━━━ THE DATA ━━━

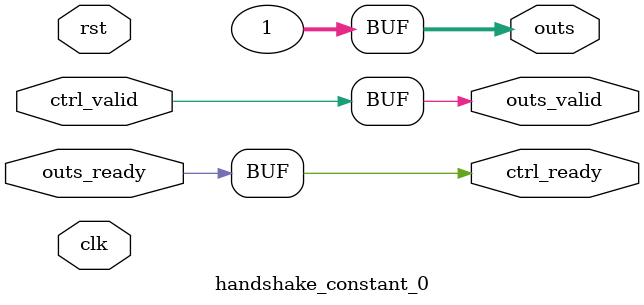
<source format=v>
`timescale 1ns / 1ps
module handshake_constant_0 #(
  parameter DATA_WIDTH = 32  // Default set to 32 bits
) (
  input                       clk,
  input                       rst,
  // Input Channel
  input                       ctrl_valid,
  output                      ctrl_ready,
  // Output Channel
  output [DATA_WIDTH - 1 : 0] outs,
  output                      outs_valid,
  input                       outs_ready
);
  assign outs       = 2'b01;
  assign outs_valid = ctrl_valid;
  assign ctrl_ready = outs_ready;

endmodule

</source>
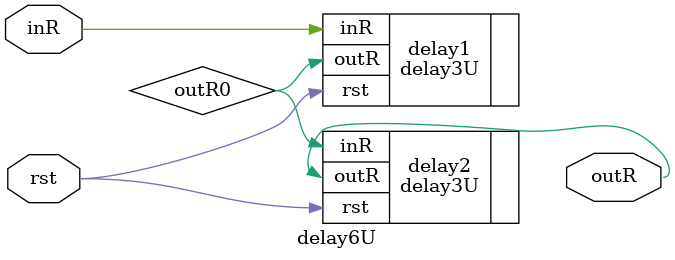
<source format=v>
`timescale 1ns / 1ps

module delay6U(inR, outR, rst);
input inR, rst;
output outR;

wire outR0;
delay3U delay1 ( .inR(inR)  , .outR(outR0), .rst(rst));
delay3U delay2 ( .inR(outR0), .outR(outR), .rst(rst));

endmodule

</source>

━━━

*PROMPT*
Print each record exactly as it stands, skipping the pictures.

*EXERCISE RESPONSE*
<source format=v>
`timescale 1ns / 1ps
module handshake_constant_0 #(
  parameter DATA_WIDTH = 32  // Default set to 32 bits
) (
  input                       clk,
  input                       rst,
  // Input Channel
  input                       ctrl_valid,
  output                      ctrl_ready,
  // Output Channel
  output [DATA_WIDTH - 1 : 0] outs,
  output                      outs_valid,
  input                       outs_ready
);
  assign outs       = 2'b01;
  assign outs_valid = ctrl_valid;
  assign ctrl_ready = outs_ready;

endmodule

</source>
<source format=v>
`timescale 1ns / 1ps

module delay6U(inR, outR, rst);
input inR, rst;
output outR;

wire outR0;
delay3U delay1 ( .inR(inR)  , .outR(outR0), .rst(rst));
delay3U delay2 ( .inR(outR0), .outR(outR), .rst(rst));

endmodule

</source>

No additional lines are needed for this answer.